Dionne Rose, Parliamentary Reporter
Bruce Golding (left), Leader of the Opposition, and Colonel Trevor MacMillan, former commissioner of police, examine the report put together by the Special Task Force on Crime (STFC), at a press conference held recently at the Jamaica Pegasus, New Kingston. The STFC, headed by Col. MacMillan, was convened by Mr.
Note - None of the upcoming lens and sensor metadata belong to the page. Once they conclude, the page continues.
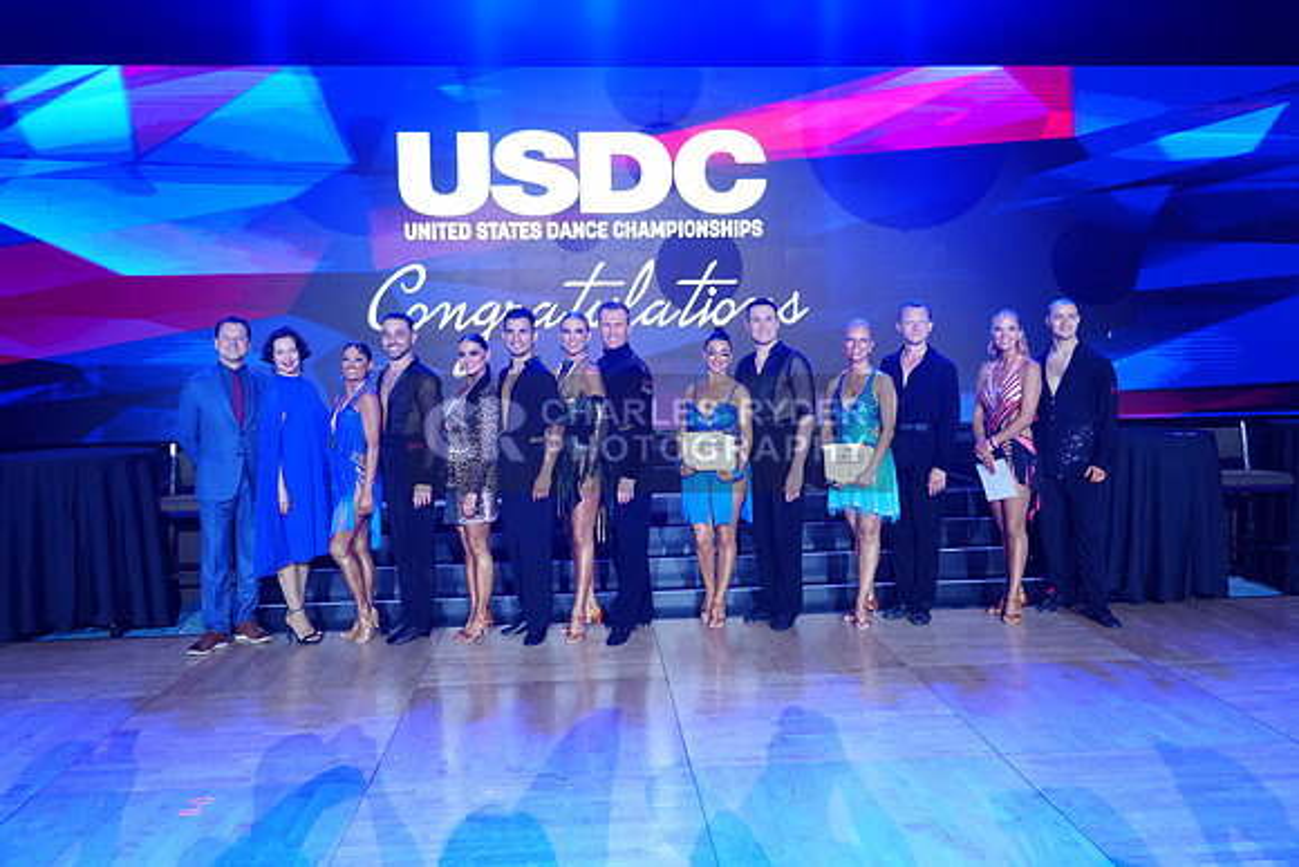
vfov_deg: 45.0
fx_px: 1047
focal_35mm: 29
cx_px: 650
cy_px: 434
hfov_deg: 63.6
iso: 2000
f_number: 4
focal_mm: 29
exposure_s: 1/250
Golding last December. - Rudolph Brown/Chief Photographer
Opposition Leader Bruce Golding will appoint former Com-missioner of Police, Colonel Trevor MacMillan, to the Senate seat recently vacated by Norman Horne, well-placed sources said last night.
Golding himself was coy on the issue, saying that he had not yet advised Governor-General Professor Kenneth Hall of his decision and declined to confirm or deny whether MacMillan was the man.
When pressed on the issue, he said: "I will not comment at this time."
In a telephone interview from Miami, Florida, MacMillan was similarly elusive on whether he was invited to take the seat.
"Ask the person who is making that decision," he told The Gleaner.
The Senate is the Upper Chamber of the Jamaican legislature with 21 unelected members, 13 of whom are appointed by the Governor-General on the recommendation of the Prime Minister and eight by the Leader of the Opposition.
Revoking appointments
The Constitution, however, is silent on whether appointments can be revoked, an issue that came to the fore recently when Horne, appointed by Golding's predecessor, Edward Seaga, resigned from the JLP a year ago but refused to give up his seat.
He recently relented in the face of Opposition threats to take the issue to court and public question about the morality of his retention of the seat after he joined the ruling People's National Party (PNP).
It was not clear whether MacMillan, if Golding goes through with his plan, will sit in the House as an 'independent', an image he has sought to cultivate in Jamaican public life, or as clear appointee of the JLP, carrying the party's mandate.
Although the former Jamaica Defence Force (JDF) officer served for three years as police chief, between 1993 and 1996, under the present Government, his bitter departure from the post and his frequent criticism of administration policy have cast him in the view of government sympathisers as anti-PNP.
That view was reinforced in Government circles when MacMillan was last December appointed by Golding to head a Task Force on Crime, on which also sat a number of independent-minded professionals.